1. A method of producing a foam comprising the steps of:

(a) providing a foamable reaction mixture having an initial reaction temperature;

(b) providing a blowing agent comprising at least one high boiling flurocarbon compound at a temperature below said initial reaction temperature;

(c) introducing said reduced temperature blowing agent to the reaction mixture; and

(d) creating a foam from said reaction mixture containing said blowing agent.

2. The method of claim 1 wherein said high boiling compound has a boiling temperature of at least about 100° F.

3. The method of claim 1 wherein said blowing agent is provided at a temperature at least about 3° F. below said initial reaction temperature.

4. The method of claim 1 wherein said blowing agent is provided at a temperature at least about 10° F. below said initial reaction temperature.

5. The method of claim 4 wherein said initial reaction temperature is from about 55° F. to about 70° F.

6. The method of claim 1 wherein said initial reaction temperature is from about 55° F. to about 70° F.

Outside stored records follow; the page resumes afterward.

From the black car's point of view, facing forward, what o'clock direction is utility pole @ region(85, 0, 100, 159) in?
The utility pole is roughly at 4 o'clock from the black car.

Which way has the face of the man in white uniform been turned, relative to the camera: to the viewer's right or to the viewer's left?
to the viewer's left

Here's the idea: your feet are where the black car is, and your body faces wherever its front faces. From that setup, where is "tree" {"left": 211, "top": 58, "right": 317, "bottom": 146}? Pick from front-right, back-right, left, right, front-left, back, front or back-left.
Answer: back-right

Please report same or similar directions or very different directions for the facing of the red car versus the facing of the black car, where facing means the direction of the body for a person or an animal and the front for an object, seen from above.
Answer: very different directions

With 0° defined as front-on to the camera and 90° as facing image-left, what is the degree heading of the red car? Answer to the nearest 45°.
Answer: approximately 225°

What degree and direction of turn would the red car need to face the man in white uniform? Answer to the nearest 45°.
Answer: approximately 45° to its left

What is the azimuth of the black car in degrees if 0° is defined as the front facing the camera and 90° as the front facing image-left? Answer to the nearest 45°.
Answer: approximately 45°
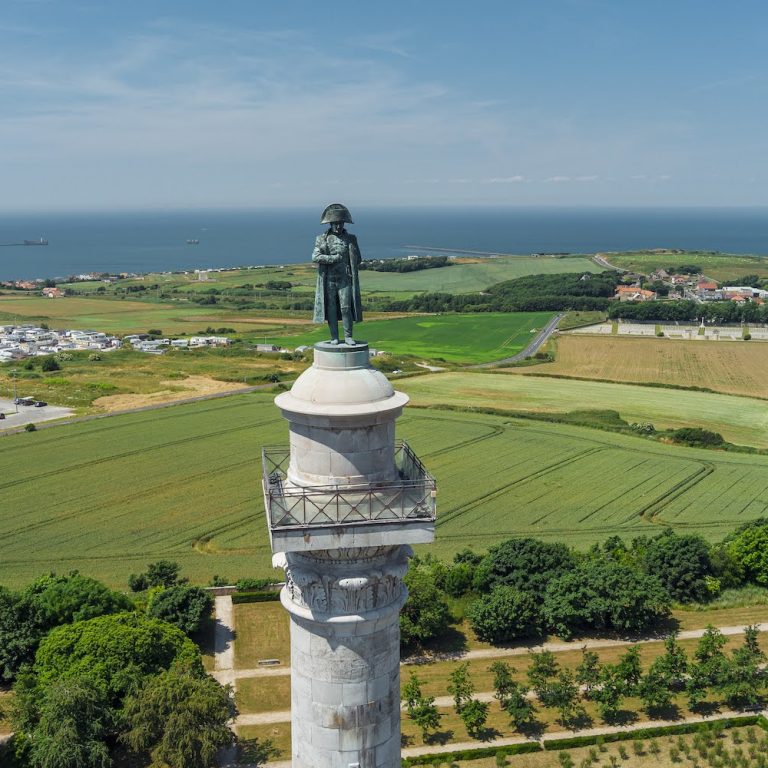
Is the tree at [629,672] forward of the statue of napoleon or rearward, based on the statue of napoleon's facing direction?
rearward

7. The method of claim 6 wherein said blowing agent is provided at a temperature below about 65° F.

8. The method of claim 1 wherein said at least one high boiling flurocarbon compound comprises at least one hydrofluorocarbon compound having from about 2 to about 5 carbon atoms.

9. The method of claim 1 wherein said at least one high boiling flurocarbon compound comprises HFC-365mfc.

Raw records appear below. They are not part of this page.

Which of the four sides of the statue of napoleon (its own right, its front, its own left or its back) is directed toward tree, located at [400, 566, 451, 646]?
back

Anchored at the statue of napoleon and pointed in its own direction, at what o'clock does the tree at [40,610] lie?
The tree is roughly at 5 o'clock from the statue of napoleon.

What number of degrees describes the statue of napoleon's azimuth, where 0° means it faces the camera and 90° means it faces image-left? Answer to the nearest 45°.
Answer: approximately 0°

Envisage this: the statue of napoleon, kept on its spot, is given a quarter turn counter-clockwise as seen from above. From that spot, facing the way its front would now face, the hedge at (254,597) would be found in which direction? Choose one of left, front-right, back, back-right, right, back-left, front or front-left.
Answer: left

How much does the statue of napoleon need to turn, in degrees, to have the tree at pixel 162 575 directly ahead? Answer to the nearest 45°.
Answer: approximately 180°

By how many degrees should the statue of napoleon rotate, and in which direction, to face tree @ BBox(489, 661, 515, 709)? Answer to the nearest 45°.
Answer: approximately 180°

10. The method of claim 9 wherein said at least one high boiling flurocarbon compound consists essentially of HFC-365mfc.

11. The method of claim 1 wherein said blowing agent comprises HFC-365mfc and HFC-245fa.

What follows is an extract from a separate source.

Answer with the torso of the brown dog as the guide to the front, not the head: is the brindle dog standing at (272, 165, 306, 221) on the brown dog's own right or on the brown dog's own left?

12. The method of claim 1 wherein said blowing agent consists essentially of HFC-365mfc and HFC-245fa.

13. The method of claim 1 wherein said blowing agent comprises HFC-365 and pentfluoropropane.

14. The method of claim 1 wherein said at least one high boiling flurocarbon compound comprises at least one hydrofluorocarbon compound having from about 2 to about 5 carbon atoms.

15. A closed cell foam made in accordance with the method of claim 1.

16. The closed cell foam of claim 15 having a k-factor of less than about 0.160.

17. The closed cell foam of claim 15 having a k-factor of less than about 0.153.

18. The closed cell foam of claim 15 comprising a rigid foam.

19. A method of producing a foam comprising the steps of:

(a) providing a foamable reaction mixture comprising a polyisocyanate, a polyol, and catalyst, said mixture having an initial reaction temperature of no less than about 70° F.; and

(b) introducing to the reaction mixture HFC-365mfc at a temperature of no greater than about 65° F.; and

(c) forming a rigid foam having a k-factor of less than about 0.160 from said reaction mixture after said introducing step (b).

20. The method of claim 19 wherein said introducing step (b) comprises introducing a blowing agent containing said HFC-365mfc to said reaction mixture.

21. The method of claim 21 wherein said blowing agent further comprises pentfluorpropane.

22. A method of producing a foam comprising the steps of:

(a) providing a foamable reaction mixture; and

(b) introducing to the reaction mixture a blowing agent at a temperature of not greater than about 76° F.; and

(c) forming a rigid foam having a k-factor of less than about 0.160 from said reaction mixture after said introducing step (b).